Le tribunal correctionnel de Draguignan a condamné un quadragénaire à deux ans d'emprisonnement ferme pour des violences commises avec un nunchaku et un couteau, ainsi que pour port d'arme illégal. L'homme, qui se fait appeler « Lucifer », avait agressé sans raison apparente un frère et une sœur dans la nuit du 11 juin à Tourves (Var). Son maintien en détention a été ordonné à l'issue de l'audience.
Une agression nocturne digne d'un film d'horreur
Les faits se sont déroulés vers 0h40, rue du 14-Juillet à Tourves. Jonathan et Laura (prénoms modifiés) rentraient d'une soirée en quad lorsqu'ils ont vu un homme vêtu de noir, le visage masqué, s'approcher d'eux. Selon le récit des victimes, David R. a d'abord fait mine de jeter un objet dans leur direction, puis a poussé les passagers du quad. Jonathan a riposté en échangeant des coups, et l'agresseur a tenté de fuir avant d'être rattrapé et maintenu jusqu'à l'arrivée des gendarmes. Lors de la fouille, les victimes ont découvert un nunchaku et un couteau sur lui.
À la barre, le prévenu a contesté cette version : « Cela ne s'est pas passé comme ça. J'étais parti au château m'exercer au nunchaku. Masqué, oui, ça m'arrive. En redescendant, je les ai croisés. J'écoutais de la musique, la rue est étroite, j'ai pas fait attention qu'ils ne passaient pas. Ils m'ont dit que j'étais louche, et après, c'est le noir total. J'ai dû perdre connaissance. »
Des violences antérieures sur son fils mineur
David R. était également jugé pour des violences commises un an plus tôt sur son fils adolescent. Le jeune homme a raconté à l'audience : « Il m'a réveillé vers 1 heure du matin en me jetant une chaussure dessus puis m'a demandé de lui trouver son couteau. Je ne le trouvais pas, alors il m'a pris par la nuque et m'a jeté au sol. Il m'a ensuite menacé avec un couteau de cuisine. » Selon le récit, David a ensuite pris un katana et proposé à son fils un « un contre un ». L'adolescent a réussi à mettre l'arme hors de portée et à fuir le domicile en portant son petit frère.

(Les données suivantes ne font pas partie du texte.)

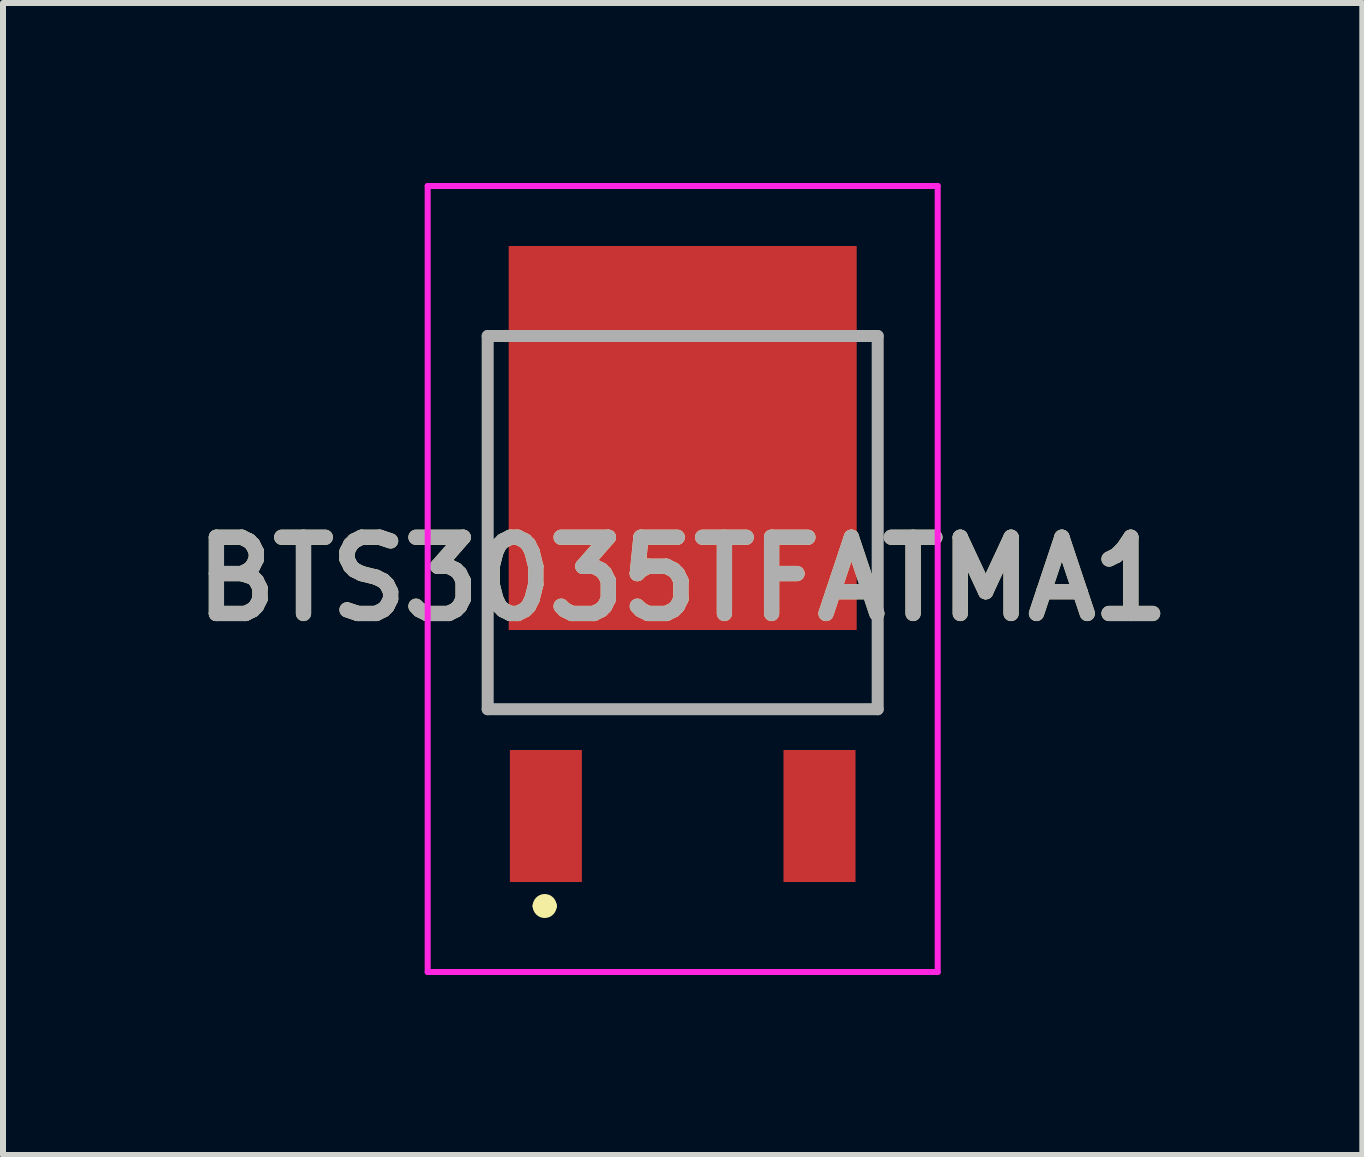
<source format=kicad_pcb>
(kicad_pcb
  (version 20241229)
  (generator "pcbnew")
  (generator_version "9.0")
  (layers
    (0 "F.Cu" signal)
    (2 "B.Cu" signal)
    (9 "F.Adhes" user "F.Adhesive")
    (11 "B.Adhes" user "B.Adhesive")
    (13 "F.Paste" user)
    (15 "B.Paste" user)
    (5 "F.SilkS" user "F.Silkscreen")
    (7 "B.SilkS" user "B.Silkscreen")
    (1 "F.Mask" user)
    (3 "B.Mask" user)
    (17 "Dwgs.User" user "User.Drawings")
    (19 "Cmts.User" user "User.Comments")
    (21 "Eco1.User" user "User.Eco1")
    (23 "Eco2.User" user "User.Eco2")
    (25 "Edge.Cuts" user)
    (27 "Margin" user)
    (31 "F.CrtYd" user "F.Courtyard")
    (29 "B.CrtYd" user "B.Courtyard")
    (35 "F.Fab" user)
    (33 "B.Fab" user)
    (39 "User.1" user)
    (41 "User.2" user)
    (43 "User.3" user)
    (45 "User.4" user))
  (footprint "BTS3035TFATMA1"
    (layer "F.Cu")
    (at 8.328 1.05)
    (property "Reference" "BTS3035TFATMA1" (at 0 5.55 0) (layer "F.SilkS") (effects (font (size 1.27 1.27) (thickness 0.254))))
    (attr smd)
    (fp_line (start -3.25 1.5) (end -3.25 7.72) (stroke (width 0.1) (type solid)) (layer "F.SilkS"))
    (fp_line (start -3.25 7.72) (end 3.25 7.72) (stroke (width 0.1) (type solid)) (layer "F.SilkS"))
    (fp_line (start -2.4 11) (end -2.4 11) (stroke (width 0.2) (type solid)) (layer "F.SilkS"))
    (fp_line (start -2.2 11) (end -2.2 11) (stroke (width 0.2) (type solid)) (layer "F.SilkS"))
    (fp_line (start 3.25 7.72) (end 3.25 1.5) (stroke (width 0.1) (type solid)) (layer "F.SilkS"))
    (fp_arc (start -2.4 11) (mid -2.3 10.9) (end -2.2 11) (stroke (width 0.2) (type solid)) (layer "F.SilkS"))
    (fp_arc (start -2.2 11) (mid -2.3 11.1) (end -2.4 11) (stroke (width 0.2) (type solid)) (layer "F.SilkS"))
    (fp_line (start -4.25 -1) (end 4.25 -1) (stroke (width 0.1) (type solid)) (layer "F.CrtYd"))
    (fp_line (start -4.25 12.1) (end -4.25 -1) (stroke (width 0.1) (type solid)) (layer "F.CrtYd"))
    (fp_line (start 4.25 -1) (end 4.25 12.1) (stroke (width 0.1) (type solid)) (layer "F.CrtYd"))
    (fp_line (start 4.25 12.1) (end -4.25 12.1) (stroke (width 0.1) (type solid)) (layer "F.CrtYd"))
    (fp_line (start -3.25 1.5) (end 3.25 1.5) (stroke (width 0.2) (type solid)) (layer "F.Fab"))
    (fp_line (start -3.25 7.72) (end -3.25 1.5) (stroke (width 0.2) (type solid)) (layer "F.Fab"))
    (fp_line (start 3.25 1.5) (end 3.25 7.72) (stroke (width 0.2) (type solid)) (layer "F.Fab"))
    (fp_line (start 3.25 7.72) (end -3.25 7.72) (stroke (width 0.2) (type solid)) (layer "F.Fab"))
    (fp_text user "${REFERENCE}" (at 0 5.55 0) (layer "F.Fab") (effects (font (size 1.27 1.27) (thickness 0.254))))
    (pad "1" smd rect (at -2.28 9.5) (size 1.2 2.2) (layers "F.Cu" "F.Mask" "F.Paste"))
    (pad "2" smd rect (at 0 3.2) (size 5.8 6.4) (layers "F.Cu" "F.Mask" "F.Paste"))
    (pad "3" smd rect (at 2.28 9.5) (size 1.2 2.2) (layers "F.Cu" "F.Mask" "F.Paste")))
  (gr_rect
    (start -3 -3)
    (end 19.655 16.2)
    (stroke (width 0.1) (type default))
    (fill no)
    (layer "Edge.Cuts")))
</source>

L'ex-femme du prévenu a témoigné : « Il a besoin de soins. Il lui arrivait de nous demander de nous agenouiller pour demander pardon à Lucifer… » David R., qui arbore un large tatouage sur la joue gauche, a nié ces faits, affirmant faire face à un « ado rebelle ». Son avocat, Me Hamdi Ben Ali, a plaidé : « J'ai des doutes sur le déroulement de ces deux faits. Concernant son fils, il affirme qu'il faisait face à un ado rebelle. Il s'agit d'un problème éducatif et d'une situation qui lui a échappé. »

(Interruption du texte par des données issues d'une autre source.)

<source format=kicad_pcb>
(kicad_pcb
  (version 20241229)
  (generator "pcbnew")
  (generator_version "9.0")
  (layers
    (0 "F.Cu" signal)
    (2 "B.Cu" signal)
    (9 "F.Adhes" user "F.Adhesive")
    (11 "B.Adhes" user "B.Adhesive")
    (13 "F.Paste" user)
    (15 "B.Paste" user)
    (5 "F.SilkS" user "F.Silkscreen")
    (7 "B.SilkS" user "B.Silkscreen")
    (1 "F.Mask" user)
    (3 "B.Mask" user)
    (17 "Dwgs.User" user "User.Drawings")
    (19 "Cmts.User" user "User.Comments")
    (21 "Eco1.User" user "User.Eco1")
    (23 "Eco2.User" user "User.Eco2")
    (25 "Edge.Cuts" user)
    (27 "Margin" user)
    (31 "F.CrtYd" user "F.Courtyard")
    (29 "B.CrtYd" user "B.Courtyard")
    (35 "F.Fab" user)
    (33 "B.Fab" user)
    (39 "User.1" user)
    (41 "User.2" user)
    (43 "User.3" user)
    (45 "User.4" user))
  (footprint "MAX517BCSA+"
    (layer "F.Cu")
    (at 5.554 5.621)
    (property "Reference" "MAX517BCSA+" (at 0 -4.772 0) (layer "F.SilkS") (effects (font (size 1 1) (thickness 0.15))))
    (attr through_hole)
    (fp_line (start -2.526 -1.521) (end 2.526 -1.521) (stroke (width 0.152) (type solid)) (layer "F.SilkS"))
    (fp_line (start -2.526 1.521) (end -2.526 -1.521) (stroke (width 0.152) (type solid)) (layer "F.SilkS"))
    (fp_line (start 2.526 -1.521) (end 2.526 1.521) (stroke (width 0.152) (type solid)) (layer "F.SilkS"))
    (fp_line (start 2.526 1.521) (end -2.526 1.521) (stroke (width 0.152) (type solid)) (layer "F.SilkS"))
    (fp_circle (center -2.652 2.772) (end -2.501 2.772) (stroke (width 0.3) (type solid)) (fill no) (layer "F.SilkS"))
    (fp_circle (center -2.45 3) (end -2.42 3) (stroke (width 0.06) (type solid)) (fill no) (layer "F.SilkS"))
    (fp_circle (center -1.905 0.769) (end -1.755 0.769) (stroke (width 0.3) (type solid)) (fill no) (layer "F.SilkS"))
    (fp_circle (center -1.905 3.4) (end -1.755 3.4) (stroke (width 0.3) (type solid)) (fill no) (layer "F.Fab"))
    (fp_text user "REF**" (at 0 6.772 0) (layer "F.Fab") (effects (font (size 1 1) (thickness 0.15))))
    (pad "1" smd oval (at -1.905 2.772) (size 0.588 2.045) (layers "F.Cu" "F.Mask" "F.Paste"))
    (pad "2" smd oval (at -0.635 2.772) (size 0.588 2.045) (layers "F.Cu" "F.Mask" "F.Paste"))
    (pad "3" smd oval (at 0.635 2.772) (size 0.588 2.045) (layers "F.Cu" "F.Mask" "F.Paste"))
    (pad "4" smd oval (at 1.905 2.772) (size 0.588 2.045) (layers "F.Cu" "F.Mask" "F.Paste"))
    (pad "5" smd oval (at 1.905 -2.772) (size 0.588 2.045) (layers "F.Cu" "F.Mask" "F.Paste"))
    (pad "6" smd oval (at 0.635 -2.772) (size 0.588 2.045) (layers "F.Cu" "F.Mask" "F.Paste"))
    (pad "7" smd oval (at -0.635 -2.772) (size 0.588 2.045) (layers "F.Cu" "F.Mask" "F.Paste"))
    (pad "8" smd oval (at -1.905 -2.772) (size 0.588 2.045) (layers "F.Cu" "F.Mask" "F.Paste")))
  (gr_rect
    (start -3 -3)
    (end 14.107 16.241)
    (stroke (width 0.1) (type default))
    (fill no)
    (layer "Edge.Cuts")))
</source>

Condamnation et retrait de l'autorité parentale
Le tribunal a suivi les réquisitions du parquet en condamnant David R. à deux ans d'emprisonnement ferme. Il a également ordonné le retrait de l'exercice de l'autorité parentale. À l'énoncé du verdict, le prévenu a déclaré : « Je suis vraiment désolé de ne pas avoir été un père exemplaire », tentant sans succès d'accrocher le regard de son fils. Selon l'expert psychiatrique, David R. n'est atteint d'aucun trouble mental.